▸ Page images and extracted text
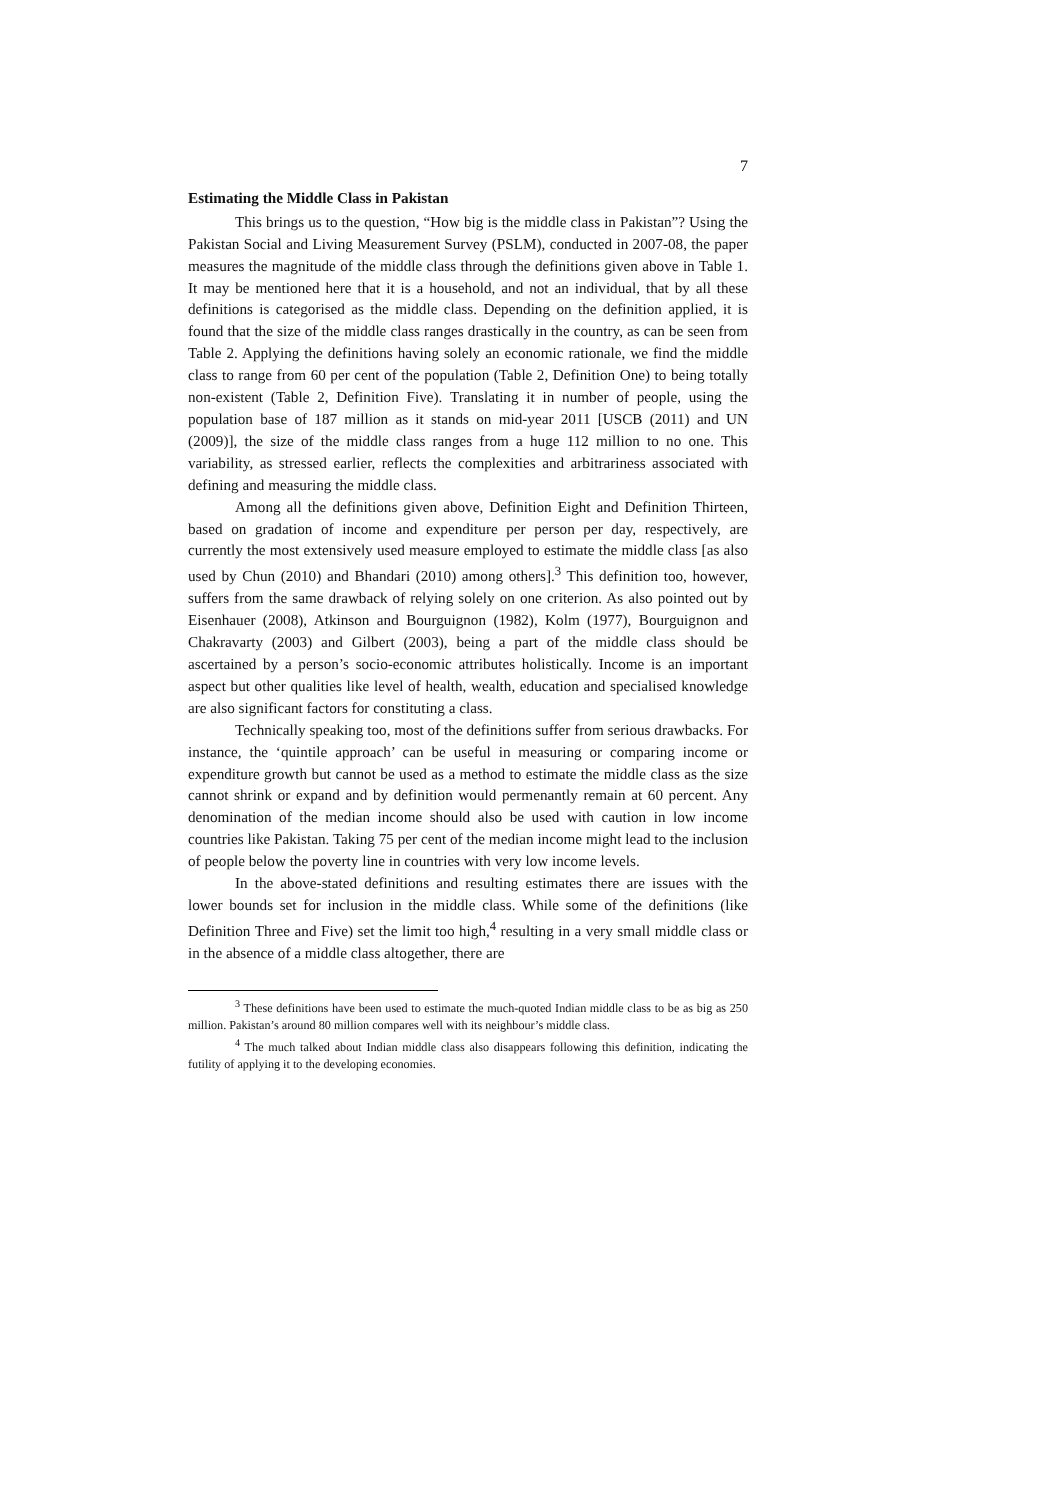7
Estimating the Middle Class in Pakistan
This brings us to the question, “How big is the middle class in Pakistan”? Using the Pakistan Social and Living Measurement Survey (PSLM), conducted in 2007-08, the paper measures the magnitude of the middle class through the definitions given above in Table 1. It may be mentioned here that it is a household, and not an individual, that by all these definitions is categorised as the middle class. Depending on the definition applied, it is found that the size of the middle class ranges drastically in the country, as can be seen from Table 2. Applying the definitions having solely an economic rationale, we find the middle class to range from 60 per cent of the population (Table 2, Definition One) to being totally non-existent (Table 2, Definition Five). Translating it in number of people, using the population base of 187 million as it stands on mid-year 2011 [USCB (2011) and UN (2009)], the size of the middle class ranges from a huge 112 million to no one. This variability, as stressed earlier, reflects the complexities and arbitrariness associated with defining and measuring the middle class.
Among all the definitions given above, Definition Eight and Definition Thirteen, based on gradation of income and expenditure per person per day, respectively, are currently the most extensively used measure employed to estimate the middle class [as also used by Chun (2010) and Bhandari (2010) among others].<sup>3</sup> This definition too, however, suffers from the same drawback of relying solely on one criterion. As also pointed out by Eisenhauer (2008), Atkinson and Bourguignon (1982), Kolm (1977), Bourguignon and Chakravarty (2003) and Gilbert (2003), being a part of the middle class should be ascertained by a person’s socio-economic attributes holistically. Income is an important aspect but other qualities like level of health, wealth, education and specialised knowledge are also significant factors for constituting a class.
Technically speaking too, most of the definitions suffer from serious drawbacks. For instance, the ‘quintile approach’ can be useful in measuring or comparing income or expenditure growth but cannot be used as a method to estimate the middle class as the size cannot shrink or expand and by definition would permenantly remain at 60 percent. Any denomination of the median income should also be used with caution in low income countries like Pakistan. Taking 75 per cent of the median income might lead to the inclusion of people below the poverty line in countries with very low income levels.
In the above-stated definitions and resulting estimates there are issues with the lower bounds set for inclusion in the middle class. While some of the definitions (like Definition Three and Five) set the limit too high,<sup>4</sup> resulting in a very small middle class or in the absence of a middle class altogether, there are
<sup>3</sup> These definitions have been used to estimate the much-quoted Indian middle class to be as big as 250 million. Pakistan’s around 80 million compares well with its neighbour’s middle class.
<sup>4</sup> The much talked about Indian middle class also disappears following this definition, indicating the futility of applying it to the developing economies.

▸ WORK INSTRUCTIONS
The data above must be written out again word for word, without its pictures.

▸ SOLUTION TO THIS TASK
7
Estimating the Middle Class in Pakistan
This brings us to the question, “How big is the middle class in Pakistan”? Using the Pakistan Social and Living Measurement Survey (PSLM), conducted in 2007-08, the paper measures the magnitude of the middle class through the definitions given above in Table 1. It may be mentioned here that it is a household, and not an individual, that by all these definitions is categorised as the middle class. Depending on the definition applied, it is found that the size of the middle class ranges drastically in the country, as can be seen from Table 2. Applying the definitions having solely an economic rationale, we find the middle class to range from 60 per cent of the population (Table 2, Definition One) to being totally non-existent (Table 2, Definition Five). Translating it in number of people, using the population base of 187 million as it stands on mid-year 2011 [USCB (2011) and UN (2009)], the size of the middle class ranges from a huge 112 million to no one. This variability, as stressed earlier, reflects the complexities and arbitrariness associated with defining and measuring the middle class.
Among all the definitions given above, Definition Eight and Definition Thirteen, based on gradation of income and expenditure per person per day, respectively, are currently the most extensively used measure employed to estimate the middle class [as also used by Chun (2010) and Bhandari (2010) among others].<sup>3</sup> This definition too, however, suffers from the same drawback of relying solely on one criterion. As also pointed out by Eisenhauer (2008), Atkinson and Bourguignon (1982), Kolm (1977), Bourguignon and Chakravarty (2003) and Gilbert (2003), being a part of the middle class should be ascertained by a person’s socio-economic attributes holistically. Income is an important aspect but other qualities like level of health, wealth, education and specialised knowledge are also significant factors for constituting a class.
Technically speaking too, most of the definitions suffer from serious drawbacks. For instance, the ‘quintile approach’ can be useful in measuring or comparing income or expenditure growth but cannot be used as a method to estimate the middle class as the size cannot shrink or expand and by definition would permenantly remain at 60 percent. Any denomination of the median income should also be used with caution in low income countries like Pakistan. Taking 75 per cent of the median income might lead to the inclusion of people below the poverty line in countries with very low income levels.
In the above-stated definitions and resulting estimates there are issues with the lower bounds set for inclusion in the middle class. While some of the definitions (like Definition Three and Five) set the limit too high,<sup>4</sup> resulting in a very small middle class or in the absence of a middle class altogether, there are
<sup>3</sup> These definitions have been used to estimate the much-quoted Indian middle class to be as big as 250 million. Pakistan’s around 80 million compares well with its neighbour’s middle class.
<sup>4</sup> The much talked about Indian middle class also disappears following this definition, indicating the futility of applying it to the developing economies.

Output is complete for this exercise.